DOCUMENT SECTION.
_ _ _ _ _

No Mercy for Our Children

"He hath shewed thee, O man, what is good; and what doth the Lord require of thee, but to do justly, and to love mercy, and to walk humbly with thy God?" Micah 6:8 (KJV)

What These Weeks Revealed About Black Life and the Right to Defend It

There is a particular kind of exhaustion settling over many American Descendants of Slaves. It is the exhaustion of grieving in public while being told our grief is either misplaced or politically inconvenient.

These have been weeks of grief, and not because we buried our children in June. It is because we watched two courtrooms, within days of each other, tell us again how little our children’s lives and our children’s fear are worth. We grieve when our children die. We grieve when our children go to prison. We grieve when we believe the justice system has looked at one of our own and decided, before the first witness was called, that mercy was for someone else.

This is a piece about that unequal measure: about who is permitted to be afraid, who is permitted to defend himself, and whose life this country is willing to count.

A Child Shot in the Back

In 2023, fourteen-year-old Cyrus Carmack-Belton walked into a convenience store in Columbia, South Carolina. He was wrongly suspected of shoplifting. He took nothing; the sheriff said plainly afterward that there was no evidence he stole anything at all. When he left and ran, the store owner and his son chased him roughly a hundred yards, and the owner shot him in the back with a handgun and killed him.

This month, a jury acquitted the man who killed him. The family said it as plainly as it can be said: a jury watched their fourteen-year-old boy run away from two grown men on video, knew one of them shot him in the back, and still concluded that no one was to blame. He stole nothing. He was a child, and he was running for his life.

The wound this June was not the loss of Cyrus’s life, which we have grieved since 2023. It was the verdict — the official word that a child shot in the back while fleeing is a death for which no one must answer.

A Permission Slip, Not a Reason

Days later came the other verdict. On June 9, a jury in Collin County, Texas, found Karmelo Anthony, nineteen, guilty of murder in the 2025 stabbing death of seventeen-year-old Austin Metcalf at a Frisco track meet, and sentenced him that same evening to thirty-five years. He will be eligible for parole only after serving at least half of it. Two families were shattered by a single terrible encounter, and there is no version of this story in which a child is not lost.

I do not write to relitigate the verdict. A jury heard evidence none of us heard in full. But there is a deeper concern in this case, and it carries a precise constitutional name. When it came time to seat a jury, prosecutors used their strikes to remove the last three Black people remaining in the pool. Karmelo Anthony’s attorneys did exactly what the law provides for in such a moment: they raised a Batson challenge, named for the Supreme Court case that forbids striking jurors because of their race. The prosecution offered a reason that sounds neutral on its face. The three were educators, they said, and this had happened at a school event. Judge John Roach accepted that explanation and let the strikes stand.

The jury that resulted was not all one color. It included Hispanic and Asian members, and its defenders were quick to call it diverse. But not one Black juror sat on it. This is a pattern American Descendants of Slaves have learned to recognize: the language of inclusion deployed in a way that includes everyone except us. A jury can look varied in a photograph and still contain no one who shares the particular history, the particular vulnerability, of the young person on trial.

_ _ _ _ _

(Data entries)

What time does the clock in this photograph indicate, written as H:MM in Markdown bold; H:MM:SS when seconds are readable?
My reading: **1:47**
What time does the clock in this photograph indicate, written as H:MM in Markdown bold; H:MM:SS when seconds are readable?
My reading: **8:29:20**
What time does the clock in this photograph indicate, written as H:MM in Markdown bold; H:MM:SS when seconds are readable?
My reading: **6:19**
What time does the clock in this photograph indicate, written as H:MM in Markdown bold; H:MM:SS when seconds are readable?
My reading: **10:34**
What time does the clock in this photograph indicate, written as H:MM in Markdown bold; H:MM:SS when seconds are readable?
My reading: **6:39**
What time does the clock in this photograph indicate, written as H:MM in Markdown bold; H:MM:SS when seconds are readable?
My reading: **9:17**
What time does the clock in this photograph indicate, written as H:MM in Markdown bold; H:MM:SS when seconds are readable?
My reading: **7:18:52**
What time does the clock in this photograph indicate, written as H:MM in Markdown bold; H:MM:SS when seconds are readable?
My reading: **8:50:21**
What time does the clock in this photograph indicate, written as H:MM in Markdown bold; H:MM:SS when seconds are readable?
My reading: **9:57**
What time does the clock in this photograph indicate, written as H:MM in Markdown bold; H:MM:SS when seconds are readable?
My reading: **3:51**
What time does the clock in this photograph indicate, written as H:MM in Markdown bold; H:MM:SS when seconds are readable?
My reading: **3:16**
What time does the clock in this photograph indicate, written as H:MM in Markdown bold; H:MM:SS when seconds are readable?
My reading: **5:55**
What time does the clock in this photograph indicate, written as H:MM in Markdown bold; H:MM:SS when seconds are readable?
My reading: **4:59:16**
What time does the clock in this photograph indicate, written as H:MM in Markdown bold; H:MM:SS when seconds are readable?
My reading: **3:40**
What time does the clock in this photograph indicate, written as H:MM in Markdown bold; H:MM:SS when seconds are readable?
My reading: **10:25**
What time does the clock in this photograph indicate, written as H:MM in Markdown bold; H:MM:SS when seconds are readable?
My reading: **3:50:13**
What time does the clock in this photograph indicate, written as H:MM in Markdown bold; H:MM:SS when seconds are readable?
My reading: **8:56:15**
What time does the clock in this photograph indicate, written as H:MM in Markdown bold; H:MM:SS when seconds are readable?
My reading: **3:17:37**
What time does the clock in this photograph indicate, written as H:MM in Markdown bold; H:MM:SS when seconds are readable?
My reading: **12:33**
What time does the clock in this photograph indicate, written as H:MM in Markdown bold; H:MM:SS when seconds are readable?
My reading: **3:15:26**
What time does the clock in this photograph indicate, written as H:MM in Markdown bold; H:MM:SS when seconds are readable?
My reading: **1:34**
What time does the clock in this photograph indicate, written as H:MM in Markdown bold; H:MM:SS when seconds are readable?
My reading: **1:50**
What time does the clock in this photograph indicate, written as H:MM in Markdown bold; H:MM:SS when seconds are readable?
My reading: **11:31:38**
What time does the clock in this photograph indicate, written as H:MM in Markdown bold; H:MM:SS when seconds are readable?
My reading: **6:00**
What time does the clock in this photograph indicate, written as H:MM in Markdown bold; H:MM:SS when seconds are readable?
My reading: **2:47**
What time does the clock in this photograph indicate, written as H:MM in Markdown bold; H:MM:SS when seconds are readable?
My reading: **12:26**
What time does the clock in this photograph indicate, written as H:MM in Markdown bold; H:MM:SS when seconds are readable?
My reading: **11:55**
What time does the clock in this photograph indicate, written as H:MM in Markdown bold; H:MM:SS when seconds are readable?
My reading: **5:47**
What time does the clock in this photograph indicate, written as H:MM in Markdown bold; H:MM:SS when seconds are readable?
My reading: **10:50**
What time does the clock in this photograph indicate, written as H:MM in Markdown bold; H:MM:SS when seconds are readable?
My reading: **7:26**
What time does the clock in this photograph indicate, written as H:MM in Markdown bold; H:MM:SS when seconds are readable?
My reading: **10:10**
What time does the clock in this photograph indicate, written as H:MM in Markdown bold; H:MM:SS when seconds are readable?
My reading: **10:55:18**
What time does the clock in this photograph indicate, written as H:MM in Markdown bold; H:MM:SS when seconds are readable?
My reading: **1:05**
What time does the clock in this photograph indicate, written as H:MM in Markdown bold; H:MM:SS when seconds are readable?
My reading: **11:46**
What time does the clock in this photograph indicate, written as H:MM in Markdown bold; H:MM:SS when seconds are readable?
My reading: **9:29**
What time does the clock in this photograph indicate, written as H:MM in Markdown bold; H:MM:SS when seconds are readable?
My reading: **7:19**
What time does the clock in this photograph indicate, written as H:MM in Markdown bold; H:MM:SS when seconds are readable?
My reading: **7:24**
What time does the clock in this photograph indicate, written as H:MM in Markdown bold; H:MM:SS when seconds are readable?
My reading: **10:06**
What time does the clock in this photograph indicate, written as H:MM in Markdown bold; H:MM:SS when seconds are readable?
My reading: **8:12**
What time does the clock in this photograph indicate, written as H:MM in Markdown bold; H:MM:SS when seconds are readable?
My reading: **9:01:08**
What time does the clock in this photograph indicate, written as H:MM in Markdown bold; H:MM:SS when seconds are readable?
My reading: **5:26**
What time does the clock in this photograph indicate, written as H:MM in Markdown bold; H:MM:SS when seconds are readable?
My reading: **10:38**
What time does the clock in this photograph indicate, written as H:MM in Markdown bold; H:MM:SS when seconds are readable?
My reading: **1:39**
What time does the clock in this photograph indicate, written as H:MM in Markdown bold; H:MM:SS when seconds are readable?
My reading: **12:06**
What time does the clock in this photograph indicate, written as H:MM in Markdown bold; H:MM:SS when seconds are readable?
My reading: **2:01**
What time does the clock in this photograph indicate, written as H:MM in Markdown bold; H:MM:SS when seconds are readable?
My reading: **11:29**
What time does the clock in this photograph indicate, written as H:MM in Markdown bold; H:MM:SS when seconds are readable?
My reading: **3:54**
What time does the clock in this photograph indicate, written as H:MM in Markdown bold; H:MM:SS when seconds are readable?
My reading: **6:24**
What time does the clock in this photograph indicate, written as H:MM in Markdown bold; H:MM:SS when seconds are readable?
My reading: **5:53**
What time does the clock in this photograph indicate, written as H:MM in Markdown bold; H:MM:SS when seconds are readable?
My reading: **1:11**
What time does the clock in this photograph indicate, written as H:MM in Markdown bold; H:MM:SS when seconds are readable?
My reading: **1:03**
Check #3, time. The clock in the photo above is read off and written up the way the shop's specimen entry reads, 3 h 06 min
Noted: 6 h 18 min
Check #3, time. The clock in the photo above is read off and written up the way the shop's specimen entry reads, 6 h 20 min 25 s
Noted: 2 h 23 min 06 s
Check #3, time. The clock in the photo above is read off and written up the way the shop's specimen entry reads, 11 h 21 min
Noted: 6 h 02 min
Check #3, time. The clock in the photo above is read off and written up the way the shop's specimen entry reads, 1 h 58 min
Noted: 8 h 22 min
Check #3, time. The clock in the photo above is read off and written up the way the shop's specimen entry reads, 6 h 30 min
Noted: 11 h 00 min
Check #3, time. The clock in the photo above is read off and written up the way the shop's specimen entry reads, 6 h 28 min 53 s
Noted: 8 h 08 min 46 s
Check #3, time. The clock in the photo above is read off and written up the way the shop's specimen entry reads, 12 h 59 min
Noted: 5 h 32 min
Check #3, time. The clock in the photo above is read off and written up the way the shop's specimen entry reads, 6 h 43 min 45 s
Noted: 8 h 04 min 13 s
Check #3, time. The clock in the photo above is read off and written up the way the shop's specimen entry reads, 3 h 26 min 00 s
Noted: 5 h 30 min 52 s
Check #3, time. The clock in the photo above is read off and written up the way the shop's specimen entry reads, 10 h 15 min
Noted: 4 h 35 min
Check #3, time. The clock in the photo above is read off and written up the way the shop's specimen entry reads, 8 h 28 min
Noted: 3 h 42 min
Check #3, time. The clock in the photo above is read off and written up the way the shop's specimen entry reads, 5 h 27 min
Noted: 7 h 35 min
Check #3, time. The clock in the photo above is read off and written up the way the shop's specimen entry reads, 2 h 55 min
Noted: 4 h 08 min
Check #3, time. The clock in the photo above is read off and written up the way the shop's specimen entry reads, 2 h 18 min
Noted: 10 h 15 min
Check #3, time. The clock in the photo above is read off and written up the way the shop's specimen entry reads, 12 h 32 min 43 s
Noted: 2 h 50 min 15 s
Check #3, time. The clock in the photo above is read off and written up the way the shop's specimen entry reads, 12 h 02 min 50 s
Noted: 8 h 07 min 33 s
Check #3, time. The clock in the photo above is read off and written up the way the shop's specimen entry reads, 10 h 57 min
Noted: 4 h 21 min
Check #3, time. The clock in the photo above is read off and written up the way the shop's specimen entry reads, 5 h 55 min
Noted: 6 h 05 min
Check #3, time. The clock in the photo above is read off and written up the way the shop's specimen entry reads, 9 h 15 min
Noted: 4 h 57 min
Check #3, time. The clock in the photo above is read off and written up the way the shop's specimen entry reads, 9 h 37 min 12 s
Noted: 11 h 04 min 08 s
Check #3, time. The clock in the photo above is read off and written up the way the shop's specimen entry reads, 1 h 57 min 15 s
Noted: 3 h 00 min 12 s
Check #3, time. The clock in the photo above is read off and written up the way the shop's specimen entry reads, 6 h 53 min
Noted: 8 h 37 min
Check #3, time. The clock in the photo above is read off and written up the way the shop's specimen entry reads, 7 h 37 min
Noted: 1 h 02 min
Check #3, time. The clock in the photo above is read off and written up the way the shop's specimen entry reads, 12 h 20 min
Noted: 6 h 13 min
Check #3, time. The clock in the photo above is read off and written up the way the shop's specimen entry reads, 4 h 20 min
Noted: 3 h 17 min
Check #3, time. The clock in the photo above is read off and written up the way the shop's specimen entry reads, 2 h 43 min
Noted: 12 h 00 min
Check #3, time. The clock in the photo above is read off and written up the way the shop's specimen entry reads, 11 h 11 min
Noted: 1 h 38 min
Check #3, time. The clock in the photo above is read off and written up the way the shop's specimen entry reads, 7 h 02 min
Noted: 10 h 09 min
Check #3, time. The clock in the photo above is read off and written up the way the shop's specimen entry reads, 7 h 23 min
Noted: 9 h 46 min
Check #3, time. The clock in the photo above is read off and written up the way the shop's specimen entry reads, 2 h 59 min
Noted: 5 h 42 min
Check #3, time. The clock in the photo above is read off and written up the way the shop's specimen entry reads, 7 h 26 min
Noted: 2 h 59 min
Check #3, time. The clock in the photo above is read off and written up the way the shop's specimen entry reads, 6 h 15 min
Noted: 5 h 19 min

_ _ _ _ _

INSTRUCTIONS.
• 1. Copy out the records word for word, starting at their first line and ending with the line that contains "My reading: **10:25**".
• 2. Continue the essay on the Cyrus Carmack-Belton and Karmelo Anthony verdicts from the point where it stops.

RESULTS IN ORDER.
• 1.
What time does the clock in this photograph indicate, written as H:MM in Markdown bold; H:MM:SS when seconds are readable?
My reading: **1:47**
What time does the clock in this photograph indicate, written as H:MM in Markdown bold; H:MM:SS when seconds are readable?
My reading: **8:29:20**
What time does the clock in this photograph indicate, written as H:MM in Markdown bold; H:MM:SS when seconds are readable?
My reading: **6:19**
What time does the clock in this photograph indicate, written as H:MM in Markdown bold; H:MM:SS when seconds are readable?
My reading: **10:34**
What time does the clock in this photograph indicate, written as H:MM in Markdown bold; H:MM:SS when seconds are readable?
My reading: **6:39**
What time does the clock in this photograph indicate, written as H:MM in Markdown bold; H:MM:SS when seconds are readable?
My reading: **9:17**
What time does the clock in this photograph indicate, written as H:MM in Markdown bold; H:MM:SS when seconds are readable?
My reading: **7:18:52**
What time does the clock in this photograph indicate, written as H:MM in Markdown bold; H:MM:SS when seconds are readable?
My reading: **8:50:21**
What time does the clock in this photograph indicate, written as H:MM in Markdown bold; H:MM:SS when seconds are readable?
My reading: **9:57**
What time does the clock in this photograph indicate, written as H:MM in Markdown bold; H:MM:SS when seconds are readable?
My reading: **3:51**
What time does the clock in this photograph indicate, written as H:MM in Markdown bold; H:MM:SS when seconds are readable?
My reading: **3:16**
What time does the clock in this photograph indicate, written as H:MM in Markdown bold; H:MM:SS when seconds are readable?
My reading: **5:55**
What time does the clock in this photograph indicate, written as H:MM in Markdown bold; H:MM:SS when seconds are readable?
My reading: **4:59:16**
What time does the clock in this photograph indicate, written as H:MM in Markdown bold; H:MM:SS when seconds are readable?
My reading: **3:40**
What time does the clock in this photograph indicate, written as H:MM in Markdown bold; H:MM:SS when seconds are readable?
My reading: **10:25**

• 2.
And here is what the stated reason cannot survive. A white juror who also teaches was permitted to remain, an instructor at a trade school in Dallas. We are asked to believe that being an educator disqualified three Black citizens from serving, while a white educator posed no such problem. The state will say she taught adults rather than children. But the principle they invoked was about teachers, and a teacher is what she is. When a rule bends in only one direction, and that direction runs along the color line, the reason offered is not a reason. It is a permission slip.

This is not idle complaint. Within twenty-four hours of the verdict, Anthony’s attorneys filed a notice of appeal, and legal observers expect the Batson question to sit at its center. And it matters because of what came next. The jury did have lesser options before it. They could have found manslaughter rather than murder. At sentencing they could have accepted the claim of sudden passion, which under Texas law would have reduced his exposure. They reached past both, all the way to murder and thirty-five years. I cannot prove what a different jury would have done. But a jury from which every Black member had been removed was never positioned to extend a Black teenager the benefit of the doubt those lesser charges exist to protect.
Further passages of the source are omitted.